The self-respect argument: Africans don’t accept that we are at the centre of the universe. Reality is always elsewhere. Our countries or spaces don’t give us the same economic, emotional, social or spiritual return that we receive elsewhere. For our women, our hair is inferior.
For many others, our gods are not real. We fail the test that if we are truly children of God, our first ancestor must therefore have known God face to face, obviating the need to go to Rome, London or Mecca to find God, instead of just sitting in our villages.
The self-hatred argument: The assertion ‘Black is Beautiful’ was made precisely because many did not believe it. Within our cultures we are guilty of the same hierarchies and choices we accuse others of making, looking down on the weaker, darker, less modernised believers in traditional gods – in the same way European racists do.
Ultimately our attitude to the weakest amongst us can be judged by our behaviour towards the hunter-gathering Twa or San people. These are our oldest human ancestors, who should be venerated and respected, but are instead treated with contempt and embarrassment. The day the least amongst us are treated with love and respect, goes this argument, is the day that African lives really will matter.
The Commons argument: Our notions of success are individualistic, with the constant need for flamboyant show-offs and exhibitions. Efforts are not dedicated to building strong, community-owned social spaces or states. Such common spaces are usually hollowed out.

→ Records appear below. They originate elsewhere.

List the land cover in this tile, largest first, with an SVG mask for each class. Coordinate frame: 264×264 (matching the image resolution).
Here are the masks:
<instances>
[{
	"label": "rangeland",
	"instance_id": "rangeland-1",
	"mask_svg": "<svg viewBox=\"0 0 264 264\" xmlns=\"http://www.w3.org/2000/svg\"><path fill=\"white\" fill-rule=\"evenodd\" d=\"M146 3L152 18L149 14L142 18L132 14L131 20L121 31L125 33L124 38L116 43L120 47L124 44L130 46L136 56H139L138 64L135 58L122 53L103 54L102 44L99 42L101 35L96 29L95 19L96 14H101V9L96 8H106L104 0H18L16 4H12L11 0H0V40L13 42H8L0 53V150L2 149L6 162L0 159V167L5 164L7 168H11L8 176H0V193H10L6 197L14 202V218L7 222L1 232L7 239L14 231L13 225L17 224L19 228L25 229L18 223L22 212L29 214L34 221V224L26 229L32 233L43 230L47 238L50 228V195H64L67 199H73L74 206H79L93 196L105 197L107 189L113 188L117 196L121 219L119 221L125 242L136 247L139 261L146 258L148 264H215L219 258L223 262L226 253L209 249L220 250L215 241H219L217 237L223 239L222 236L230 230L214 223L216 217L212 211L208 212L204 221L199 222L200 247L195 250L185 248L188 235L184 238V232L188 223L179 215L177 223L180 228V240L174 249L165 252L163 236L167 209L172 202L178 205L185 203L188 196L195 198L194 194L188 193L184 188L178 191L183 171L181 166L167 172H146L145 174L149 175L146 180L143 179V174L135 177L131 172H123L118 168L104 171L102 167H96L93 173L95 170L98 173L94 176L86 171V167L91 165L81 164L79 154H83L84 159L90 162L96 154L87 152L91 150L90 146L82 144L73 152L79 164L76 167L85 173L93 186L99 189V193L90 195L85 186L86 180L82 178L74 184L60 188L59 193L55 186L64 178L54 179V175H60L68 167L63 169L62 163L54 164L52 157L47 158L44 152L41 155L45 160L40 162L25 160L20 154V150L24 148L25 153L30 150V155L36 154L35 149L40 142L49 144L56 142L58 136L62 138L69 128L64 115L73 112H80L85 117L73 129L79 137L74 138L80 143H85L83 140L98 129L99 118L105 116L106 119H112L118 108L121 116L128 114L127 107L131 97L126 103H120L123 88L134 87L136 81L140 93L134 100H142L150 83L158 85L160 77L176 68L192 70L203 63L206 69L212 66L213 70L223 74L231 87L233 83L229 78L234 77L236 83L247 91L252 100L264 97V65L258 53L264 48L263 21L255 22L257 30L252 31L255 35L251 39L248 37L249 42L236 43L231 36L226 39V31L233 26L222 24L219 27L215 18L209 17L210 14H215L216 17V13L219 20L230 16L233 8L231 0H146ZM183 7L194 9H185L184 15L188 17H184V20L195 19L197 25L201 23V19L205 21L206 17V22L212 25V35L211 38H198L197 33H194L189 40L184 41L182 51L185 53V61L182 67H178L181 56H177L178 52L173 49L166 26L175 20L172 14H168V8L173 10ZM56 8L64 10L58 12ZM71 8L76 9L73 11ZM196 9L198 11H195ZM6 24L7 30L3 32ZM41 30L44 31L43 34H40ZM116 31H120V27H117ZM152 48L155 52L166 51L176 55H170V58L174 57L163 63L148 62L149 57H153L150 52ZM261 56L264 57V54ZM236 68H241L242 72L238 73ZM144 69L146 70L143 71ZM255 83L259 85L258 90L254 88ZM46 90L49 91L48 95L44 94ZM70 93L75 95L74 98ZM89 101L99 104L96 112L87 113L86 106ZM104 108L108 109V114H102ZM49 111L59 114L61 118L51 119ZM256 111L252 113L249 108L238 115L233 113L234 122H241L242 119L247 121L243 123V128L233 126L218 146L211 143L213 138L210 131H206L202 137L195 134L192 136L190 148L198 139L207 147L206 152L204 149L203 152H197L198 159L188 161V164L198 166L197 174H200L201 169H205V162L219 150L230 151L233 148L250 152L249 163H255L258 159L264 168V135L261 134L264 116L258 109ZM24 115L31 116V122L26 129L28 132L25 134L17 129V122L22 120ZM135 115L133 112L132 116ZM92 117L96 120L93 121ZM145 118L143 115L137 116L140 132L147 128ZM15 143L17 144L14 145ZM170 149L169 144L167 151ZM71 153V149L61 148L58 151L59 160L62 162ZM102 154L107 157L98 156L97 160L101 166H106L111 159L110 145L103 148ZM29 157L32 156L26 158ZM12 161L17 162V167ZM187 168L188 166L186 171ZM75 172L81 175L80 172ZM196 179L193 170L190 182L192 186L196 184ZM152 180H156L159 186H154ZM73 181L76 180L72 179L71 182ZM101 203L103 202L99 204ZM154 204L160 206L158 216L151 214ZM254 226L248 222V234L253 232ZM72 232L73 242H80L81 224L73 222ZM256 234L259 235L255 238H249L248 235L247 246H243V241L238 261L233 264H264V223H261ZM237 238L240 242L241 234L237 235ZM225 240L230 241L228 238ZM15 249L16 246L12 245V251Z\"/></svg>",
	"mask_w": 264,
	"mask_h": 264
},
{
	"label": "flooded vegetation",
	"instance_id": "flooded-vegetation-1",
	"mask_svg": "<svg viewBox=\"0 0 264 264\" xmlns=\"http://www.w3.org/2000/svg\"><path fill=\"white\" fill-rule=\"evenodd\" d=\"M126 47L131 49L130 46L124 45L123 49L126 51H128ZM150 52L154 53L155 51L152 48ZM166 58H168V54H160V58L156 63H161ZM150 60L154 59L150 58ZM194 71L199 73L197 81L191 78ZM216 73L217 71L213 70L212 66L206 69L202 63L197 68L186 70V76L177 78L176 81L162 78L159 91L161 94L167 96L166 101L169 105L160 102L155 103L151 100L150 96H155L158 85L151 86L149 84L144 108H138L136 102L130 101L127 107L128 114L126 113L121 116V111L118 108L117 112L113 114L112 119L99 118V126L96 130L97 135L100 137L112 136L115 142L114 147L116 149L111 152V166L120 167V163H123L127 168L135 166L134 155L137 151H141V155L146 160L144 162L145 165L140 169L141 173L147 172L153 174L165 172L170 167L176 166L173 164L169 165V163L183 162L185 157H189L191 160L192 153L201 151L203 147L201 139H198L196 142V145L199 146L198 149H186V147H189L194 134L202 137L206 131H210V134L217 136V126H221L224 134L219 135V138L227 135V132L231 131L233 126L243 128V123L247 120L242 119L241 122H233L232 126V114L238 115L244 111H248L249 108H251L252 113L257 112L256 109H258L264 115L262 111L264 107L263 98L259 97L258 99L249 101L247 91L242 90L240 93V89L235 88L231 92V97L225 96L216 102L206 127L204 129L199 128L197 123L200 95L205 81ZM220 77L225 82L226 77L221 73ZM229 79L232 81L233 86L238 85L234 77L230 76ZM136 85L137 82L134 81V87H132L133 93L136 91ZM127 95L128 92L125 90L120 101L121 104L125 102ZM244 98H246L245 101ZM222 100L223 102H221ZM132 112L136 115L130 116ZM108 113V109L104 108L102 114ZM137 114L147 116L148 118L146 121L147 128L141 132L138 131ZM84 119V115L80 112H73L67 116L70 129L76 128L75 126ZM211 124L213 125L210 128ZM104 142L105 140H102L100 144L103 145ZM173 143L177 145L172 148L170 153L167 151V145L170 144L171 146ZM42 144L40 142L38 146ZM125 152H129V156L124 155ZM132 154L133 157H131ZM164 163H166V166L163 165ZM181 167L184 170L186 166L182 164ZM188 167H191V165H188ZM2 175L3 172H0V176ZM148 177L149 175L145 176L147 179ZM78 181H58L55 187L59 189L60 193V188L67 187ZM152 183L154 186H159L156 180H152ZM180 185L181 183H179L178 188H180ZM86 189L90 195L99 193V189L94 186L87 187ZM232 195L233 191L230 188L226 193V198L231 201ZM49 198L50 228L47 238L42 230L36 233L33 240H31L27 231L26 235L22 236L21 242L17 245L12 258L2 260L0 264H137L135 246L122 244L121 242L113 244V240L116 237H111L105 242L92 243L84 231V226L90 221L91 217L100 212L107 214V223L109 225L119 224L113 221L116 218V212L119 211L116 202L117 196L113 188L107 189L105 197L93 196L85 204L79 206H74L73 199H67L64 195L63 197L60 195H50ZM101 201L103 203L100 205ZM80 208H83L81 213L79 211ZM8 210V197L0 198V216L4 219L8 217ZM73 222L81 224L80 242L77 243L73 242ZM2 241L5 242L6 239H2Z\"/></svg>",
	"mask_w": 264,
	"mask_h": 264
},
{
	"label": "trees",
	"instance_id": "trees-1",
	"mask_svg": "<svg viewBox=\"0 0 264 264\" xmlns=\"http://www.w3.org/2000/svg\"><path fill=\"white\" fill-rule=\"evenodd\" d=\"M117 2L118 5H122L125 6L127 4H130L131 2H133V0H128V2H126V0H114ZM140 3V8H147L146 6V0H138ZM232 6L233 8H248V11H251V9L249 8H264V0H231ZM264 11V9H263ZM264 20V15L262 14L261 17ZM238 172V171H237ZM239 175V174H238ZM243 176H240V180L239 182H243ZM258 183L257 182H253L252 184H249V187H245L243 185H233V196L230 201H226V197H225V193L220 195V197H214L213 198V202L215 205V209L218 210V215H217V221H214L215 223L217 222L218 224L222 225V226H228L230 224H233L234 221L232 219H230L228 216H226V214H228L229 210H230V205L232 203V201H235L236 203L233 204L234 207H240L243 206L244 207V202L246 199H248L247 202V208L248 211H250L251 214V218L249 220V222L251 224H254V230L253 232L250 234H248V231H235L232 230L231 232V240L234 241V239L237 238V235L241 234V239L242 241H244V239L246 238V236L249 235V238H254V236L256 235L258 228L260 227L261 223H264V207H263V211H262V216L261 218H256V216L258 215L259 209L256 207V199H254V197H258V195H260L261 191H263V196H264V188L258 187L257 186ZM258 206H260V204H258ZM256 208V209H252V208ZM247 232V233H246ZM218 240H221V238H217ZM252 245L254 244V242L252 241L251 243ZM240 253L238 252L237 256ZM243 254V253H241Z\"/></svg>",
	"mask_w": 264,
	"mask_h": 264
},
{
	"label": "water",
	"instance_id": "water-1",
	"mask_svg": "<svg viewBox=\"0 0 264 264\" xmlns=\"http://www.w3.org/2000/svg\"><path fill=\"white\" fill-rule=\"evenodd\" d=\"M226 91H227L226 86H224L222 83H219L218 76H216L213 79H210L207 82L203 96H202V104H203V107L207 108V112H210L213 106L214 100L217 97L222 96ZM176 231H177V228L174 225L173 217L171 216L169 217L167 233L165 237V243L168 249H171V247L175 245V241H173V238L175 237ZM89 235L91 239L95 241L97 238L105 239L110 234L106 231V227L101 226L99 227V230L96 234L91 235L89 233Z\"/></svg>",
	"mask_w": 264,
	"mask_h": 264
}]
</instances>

A popular joke contrasting African and Asian attitudes to corruption sums up this hollowing of the social space. The Asian points to a well-built road and notes to his African guest that a 10% kickback resulted in his single-sized mansion. On the return visit, the African points to no road, but says 100% went towards his double-sized mansion. Asian corruption maintains a social good, the African denies himself a functional road, even to his own mansion.
Dismantling the arguments
All these arguments inevitably involve a combination of what we think, what we do, what we allow to be done to us; alongside what others believe and do in response to what they think they can get away with. Whether perception or truth, we need to dismantle these arguments to address why we have not been seen to matter globally.